PROBLEM DETAILS: What you hand back must match the records word for word, with no pictures.

┌──

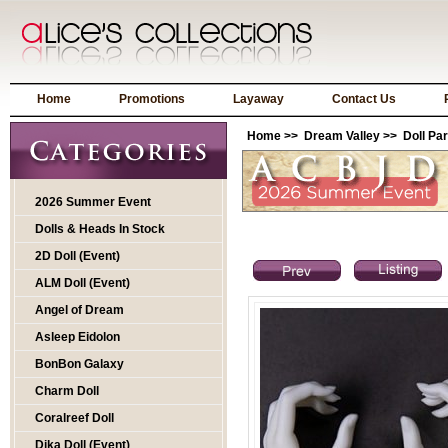
Home
Promotions
Layaway
Contact Us
Home
>>
Dream Valley
>>
Doll Par
2026 Summer Event
Dolls & Heads In Stock
2D Doll (Event)
ALM Doll (Event)
Angel of Dream
Asleep Eidolon
BonBon Galaxy
Charm Doll
Coralreef Doll
Dika Doll (Event)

└──

ANSWER:
Home
Promotions
Layaway
Contact Us
Home
>>
Dream Valley
>>
Doll Par
2026 Summer Event
Dolls & Heads In Stock
2D Doll (Event)
ALM Doll (Event)
Angel of Dream
Asleep Eidolon
BonBon Galaxy
Charm Doll
Coralreef Doll
Dika Doll (Event)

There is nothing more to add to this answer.